**Material for this task**
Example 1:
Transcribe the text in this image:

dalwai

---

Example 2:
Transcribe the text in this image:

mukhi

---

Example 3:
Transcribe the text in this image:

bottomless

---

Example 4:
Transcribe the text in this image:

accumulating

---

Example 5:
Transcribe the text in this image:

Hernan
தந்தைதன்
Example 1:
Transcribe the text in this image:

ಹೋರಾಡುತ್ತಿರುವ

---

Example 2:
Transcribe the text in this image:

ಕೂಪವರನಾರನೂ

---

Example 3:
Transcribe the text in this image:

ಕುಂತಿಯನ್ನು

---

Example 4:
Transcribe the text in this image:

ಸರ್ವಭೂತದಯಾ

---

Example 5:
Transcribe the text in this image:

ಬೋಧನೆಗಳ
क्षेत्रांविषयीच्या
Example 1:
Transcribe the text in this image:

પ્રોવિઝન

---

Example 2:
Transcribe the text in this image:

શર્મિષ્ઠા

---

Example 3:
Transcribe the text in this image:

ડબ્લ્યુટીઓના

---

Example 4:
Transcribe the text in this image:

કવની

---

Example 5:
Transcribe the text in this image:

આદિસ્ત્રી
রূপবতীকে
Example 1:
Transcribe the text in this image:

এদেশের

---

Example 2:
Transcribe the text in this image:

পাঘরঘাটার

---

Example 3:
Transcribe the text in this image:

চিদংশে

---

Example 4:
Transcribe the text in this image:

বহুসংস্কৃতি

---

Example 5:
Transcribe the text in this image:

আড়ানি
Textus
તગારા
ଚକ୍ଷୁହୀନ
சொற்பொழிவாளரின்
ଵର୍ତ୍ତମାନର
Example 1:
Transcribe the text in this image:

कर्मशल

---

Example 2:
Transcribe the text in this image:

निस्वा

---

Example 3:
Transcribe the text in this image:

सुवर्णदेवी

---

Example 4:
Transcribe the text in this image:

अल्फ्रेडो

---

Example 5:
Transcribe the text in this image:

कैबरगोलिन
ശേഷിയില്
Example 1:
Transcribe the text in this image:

**What is being asked**
A verbatim copy of all the records is to be produced.

**Output for this task**
Example 1:
Transcribe the text in this image:

dalwai

---

Example 2:
Transcribe the text in this image:

mukhi

---

Example 3:
Transcribe the text in this image:

bottomless

---

Example 4:
Transcribe the text in this image:

accumulating

---

Example 5:
Transcribe the text in this image:

Hernan
தந்தைதன்
Example 1:
Transcribe the text in this image:

ಹೋರಾಡುತ್ತಿರುವ

---

Example 2:
Transcribe the text in this image:

ಕೂಪವರನಾರನೂ

---

Example 3:
Transcribe the text in this image:

ಕುಂತಿಯನ್ನು

---

Example 4:
Transcribe the text in this image:

ಸರ್ವಭೂತದಯಾ

---

Example 5:
Transcribe the text in this image:

ಬೋಧನೆಗಳ
क्षेत्रांविषयीच्या
Example 1:
Transcribe the text in this image:

પ્રોવિઝન

---

Example 2:
Transcribe the text in this image:

શર્મિષ્ઠા

---

Example 3:
Transcribe the text in this image:

ડબ્લ્યુટીઓના

---

Example 4:
Transcribe the text in this image:

કવની

---

Example 5:
Transcribe the text in this image:

આદિસ્ત્રી
রূপবতীকে
Example 1:
Transcribe the text in this image:

এদেশের

---

Example 2:
Transcribe the text in this image:

পাঘরঘাটার

---

Example 3:
Transcribe the text in this image:

চিদংশে

---

Example 4:
Transcribe the text in this image:

বহুসংস্কৃতি

---

Example 5:
Transcribe the text in this image:

আড়ানি
Textus
તગારા
ଚକ୍ଷୁହୀନ
சொற்பொழிவாளரின்
ଵର୍ତ୍ତମାନର
Example 1:
Transcribe the text in this image:

कर्मशल

---

Example 2:
Transcribe the text in this image:

निस्वा

---

Example 3:
Transcribe the text in this image:

सुवर्णदेवी

---

Example 4:
Transcribe the text in this image:

अल्फ्रेडो

---

Example 5:
Transcribe the text in this image:

कैबरगोलिन
ശേഷിയില്
Example 1:
Transcribe the text in this image:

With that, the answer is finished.